Appellants issue No. 3 is on the award of general damages, that it should have been awarded to the appellant. Learned counsel for the appellant contended fervently that the appellant suffered a loss, which is not direct, specific or special but is general in nature and it is measurable by or comparable to the interest in monetary quantum which the appellant could have earned. The loss is the fact that the appellant was deprived of the money which it had earned as well as money which it ought to have earned but the 1st respondent kept custody of and took advantage of the monies. The money which the appellant had earned was the payment for September and October, 1992. A demand for the payment was made but it was not honoured. The appellant, learned counsel argued, should not have been impoverished. Several English cases were cited among which are: Hadley v. Baxendale 9 Exch 354 or 156 E. R. 151; Jefford v. Gee (1970) 2 W. L. R. 702. Our own case of Swiss Nigerian Wood Industries Ltd. v. Bogo (supra) was also cited.

Learned counsel argued further that the principle operated in such a way that the damages by way of interest is awarded whether it is specifically claimed or not. He strongly urged us to be persuaded by the Jefford’s case (supra).

In his submission, learned counsel for the respondents argued that the appellant has been unable to establish that general damages ought to be awarded.
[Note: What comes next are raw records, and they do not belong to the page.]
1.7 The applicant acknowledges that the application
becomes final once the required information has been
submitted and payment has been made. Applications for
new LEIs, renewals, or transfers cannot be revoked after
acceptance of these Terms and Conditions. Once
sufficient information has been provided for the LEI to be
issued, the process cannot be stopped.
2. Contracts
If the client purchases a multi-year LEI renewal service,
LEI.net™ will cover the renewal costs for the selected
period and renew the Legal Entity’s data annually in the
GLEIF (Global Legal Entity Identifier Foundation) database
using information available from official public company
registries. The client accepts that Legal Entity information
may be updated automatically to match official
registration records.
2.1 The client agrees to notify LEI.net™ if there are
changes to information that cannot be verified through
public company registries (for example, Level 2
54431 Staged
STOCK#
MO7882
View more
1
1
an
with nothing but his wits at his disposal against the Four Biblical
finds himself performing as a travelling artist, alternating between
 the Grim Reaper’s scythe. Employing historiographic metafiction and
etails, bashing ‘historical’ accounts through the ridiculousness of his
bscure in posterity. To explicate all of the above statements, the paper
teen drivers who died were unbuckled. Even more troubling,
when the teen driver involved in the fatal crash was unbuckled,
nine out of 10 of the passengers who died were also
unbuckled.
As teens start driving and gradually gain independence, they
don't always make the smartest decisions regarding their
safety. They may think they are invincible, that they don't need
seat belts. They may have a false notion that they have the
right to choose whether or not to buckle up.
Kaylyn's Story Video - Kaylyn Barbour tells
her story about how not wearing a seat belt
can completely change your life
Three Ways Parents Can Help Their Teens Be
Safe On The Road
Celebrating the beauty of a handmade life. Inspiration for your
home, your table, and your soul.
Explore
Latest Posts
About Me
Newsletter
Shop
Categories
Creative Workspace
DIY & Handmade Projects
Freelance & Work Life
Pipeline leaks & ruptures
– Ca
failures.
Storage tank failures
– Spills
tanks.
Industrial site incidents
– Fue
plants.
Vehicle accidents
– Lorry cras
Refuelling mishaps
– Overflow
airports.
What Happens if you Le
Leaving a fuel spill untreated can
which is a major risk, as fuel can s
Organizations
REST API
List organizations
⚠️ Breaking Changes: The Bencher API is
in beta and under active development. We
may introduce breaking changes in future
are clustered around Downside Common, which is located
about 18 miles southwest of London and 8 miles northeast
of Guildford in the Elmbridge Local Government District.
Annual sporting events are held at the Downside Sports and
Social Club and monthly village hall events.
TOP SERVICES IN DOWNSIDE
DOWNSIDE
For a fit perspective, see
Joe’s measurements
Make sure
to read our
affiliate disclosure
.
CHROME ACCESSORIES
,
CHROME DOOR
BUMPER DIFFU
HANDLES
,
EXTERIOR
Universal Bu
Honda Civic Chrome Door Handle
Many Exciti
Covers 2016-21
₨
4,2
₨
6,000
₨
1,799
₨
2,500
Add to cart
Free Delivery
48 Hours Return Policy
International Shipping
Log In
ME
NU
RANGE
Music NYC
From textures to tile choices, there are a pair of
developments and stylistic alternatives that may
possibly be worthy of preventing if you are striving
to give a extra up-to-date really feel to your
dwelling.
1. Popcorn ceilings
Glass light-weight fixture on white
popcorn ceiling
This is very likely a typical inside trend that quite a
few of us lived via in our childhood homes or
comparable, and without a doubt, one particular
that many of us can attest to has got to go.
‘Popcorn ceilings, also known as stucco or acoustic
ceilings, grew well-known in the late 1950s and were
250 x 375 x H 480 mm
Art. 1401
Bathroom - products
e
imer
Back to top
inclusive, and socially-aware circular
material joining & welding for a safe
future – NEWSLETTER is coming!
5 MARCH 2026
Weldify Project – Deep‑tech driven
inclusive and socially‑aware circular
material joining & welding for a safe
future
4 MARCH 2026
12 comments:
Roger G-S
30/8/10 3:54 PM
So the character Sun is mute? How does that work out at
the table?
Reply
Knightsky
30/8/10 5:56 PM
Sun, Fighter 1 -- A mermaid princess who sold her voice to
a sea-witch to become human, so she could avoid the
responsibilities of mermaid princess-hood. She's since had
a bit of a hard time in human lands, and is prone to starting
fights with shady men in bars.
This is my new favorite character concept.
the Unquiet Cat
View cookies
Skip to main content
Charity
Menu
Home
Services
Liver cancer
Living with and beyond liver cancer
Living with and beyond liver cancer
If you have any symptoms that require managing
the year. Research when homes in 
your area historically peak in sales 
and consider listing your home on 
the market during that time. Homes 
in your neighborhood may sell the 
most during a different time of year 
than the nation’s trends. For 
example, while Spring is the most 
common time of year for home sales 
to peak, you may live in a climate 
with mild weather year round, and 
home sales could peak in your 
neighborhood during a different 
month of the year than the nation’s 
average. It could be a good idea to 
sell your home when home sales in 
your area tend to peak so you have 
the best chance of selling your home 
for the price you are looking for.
If such award is not permitted by law, the question whether such general damages should be calculated by way of interest becomes irrelevant.

The learned trial judge held in respect of the claim for damages as follows:

“On the issue of failure of the lower court to award interest on the sum granted to the appellant, such an award cannot be made by the lower court because the appellant did not include a claim for interest in its claim before the court and as the court is not a charitable institution, the lower court was right by not granting such an award. This is particularly so because the claim for interest in the instant case is not one that the court ought to make as of right. See: Enahoro v. I. B. W. A. Ltd. (1971) 1 NCLR 180; and Jos Steel Rolling Co. Ltd v. Bernestiele Nig. Ltd. (1995) 8 NWLR (Pt. 412) 201.”

The damages recoverable usually in cases of wrongful dismissal/termination have well been pronounced upon by our courts in several decided cases damages are said to be the losses reasonably foreseeable by the parties at the time of the contract as inevitably arising if one breaks faith with the other. Certainly, they do not include or take account of speculative or sentimental values. The court in awarding damages will certainly not include compensation for injured feelings or the loss that may have been sustained from the fact that the employee having been dismissed makes it more difficult for him to obtain fresh employment. See: Ajolore v. Kwara State College of Technology & Anor (1980) FNLR 414.

It is to be noted as well that the contract of service between the parties in this appeal was a simple contract with no fixed period of notice. The learned trial judge found as a matter of fact that apart from the one month salary paid in lieu of notice, the appellants were entitled to payments for the work they did in the months of September and October, 1992. These were part of the total sum payable to the appellants. I think the learned trial judge was correct. I also think that the court below was justified in affirming that decision and refusing to endorse the request on interest payment. I hold the same view also. I venture to add that when such new propositions of law which can hardly find a resting place in the prevailing law as it is presently advocated by learned counsel for the appellants that is substituting damages which is the known and acceptable method of classifying a wrongfully dismissed employee with claim for interest, a lot of incalculable damage will be done to the law. After all, no claim for interest was made in the appellants pleadings. A court of law is not known or equated to a charitable organisation or father Christmas distributing largesse to all and sundry. I think the awards made by the learned trial judge and affirmed by the court below are in order. I too affirm same.

In the final result, I find no merit in this appeal and I dismiss it. I order each party to bear its own costs in this appeal.